Blueprints to being okay with going to therapy

I used to be ashamed of going to therapy like I believe a lot of people are, but now I am so extremely grateful for everything that I have learned. And this is not only because it helped me live a better life and everything therapy does for an individual…but because of going to therapy itself…I love myself for it. When most people think of going to therapy, they don’t think of going to therapy for the experience or think of going about and telling everyone how much they love themselves just for the act of going to therapy rather than the outcome itself. Many people just go to therapy for the outcome, which I obviously understand. But for me I finally found the beauty in the act of going to therapy rather than just the outcome. You can love what your soul became when you emerged from therapy but you can also love that fact that you went even if you aren’t completely cured from your ailments. You don’t have to look at your recovered self in your actions and wish, “I wish I was born this way,” or “I wish I could have gotten well on my own.” You can be okay with needing help and the things you learned along the way. Finding this kind of intelligence about mental health through my treatment and therapy journey has made things so much clearer in my head. I believe that therapy showed me my intelligence. Without being born with mental health struggles, I wouldn’t have wanted to learn about my brain. But I was forced to learn about it when my mental health deteriorated. I feel that I learned so much that I can speak intelligently about my own experiences, how I got well and can now see clearly what I believe is right and wrong. I know a lot about the brain and therapy skills now that I can speak of them with intelligence and say how much it worked because of how far gone I was in my eating disorder and managed to bounce back. Going to therapy I didn’t just learn to begin getting better, I learned like a student how to use my own opinions on the world and be able to express them and add my newfound therapy intelligence to my opinions. So be okay with yourself just for going to therapy every time you enter that room even if you still have negative thoughts every single day. Even if I was still trapped in my brain right now, I would be happy with what I have learned, even if I don’t have a desire to go to school to be a therapist.

The beauty in being an only child

Because it was national siblings day, I decided to talk about something I always hated about myself…being an only child. It was rare and everyone seemed so happy with their siblings (even though they fought, I thought that was better than being an only child). But now that I have gotten older, I have found ways to love it. One of them being one of the reasons why I hated it…it is rare.
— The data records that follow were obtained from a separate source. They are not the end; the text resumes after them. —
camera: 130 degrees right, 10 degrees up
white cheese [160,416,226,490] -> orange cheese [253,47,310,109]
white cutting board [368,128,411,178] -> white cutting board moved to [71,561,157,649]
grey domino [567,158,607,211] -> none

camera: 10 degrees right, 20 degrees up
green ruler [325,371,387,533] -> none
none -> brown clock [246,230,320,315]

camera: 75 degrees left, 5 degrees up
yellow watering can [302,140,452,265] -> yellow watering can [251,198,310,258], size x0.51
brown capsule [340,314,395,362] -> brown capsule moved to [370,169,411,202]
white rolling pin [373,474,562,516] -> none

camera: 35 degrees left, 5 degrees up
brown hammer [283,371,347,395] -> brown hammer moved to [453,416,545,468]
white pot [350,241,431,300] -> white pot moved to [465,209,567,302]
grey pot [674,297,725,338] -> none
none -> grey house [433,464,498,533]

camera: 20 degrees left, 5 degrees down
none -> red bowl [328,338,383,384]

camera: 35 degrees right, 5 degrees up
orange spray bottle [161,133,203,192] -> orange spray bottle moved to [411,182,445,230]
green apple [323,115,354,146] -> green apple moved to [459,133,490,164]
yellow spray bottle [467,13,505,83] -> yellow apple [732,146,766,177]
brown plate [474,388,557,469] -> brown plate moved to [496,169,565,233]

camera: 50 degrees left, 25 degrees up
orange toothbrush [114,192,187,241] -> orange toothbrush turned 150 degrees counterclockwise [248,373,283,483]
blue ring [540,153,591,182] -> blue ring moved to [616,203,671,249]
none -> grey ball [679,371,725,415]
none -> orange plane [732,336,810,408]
We are a rare breed. I look at people now who are only children in a different way I looked at them when I was younger. I used to think, “finally, someone to share my pain,” but now I think of it as beautifully unique. This thought in itself makes me okay with it all. This also means that the roommates I have had over the years have been like an adventure because I’ve never shared a room with anyone until then. There really should be a national only children day for the only children and a way to speak about the stereotypes. I don’t think this makes you lonely. I think it makes you okay with being alone. I love being alone with just me and my dog, and I believe being without siblings prepared me for this. So are you an only child? You are beautifully unique. Thank you to the other only children posts on the internet that helped me see this.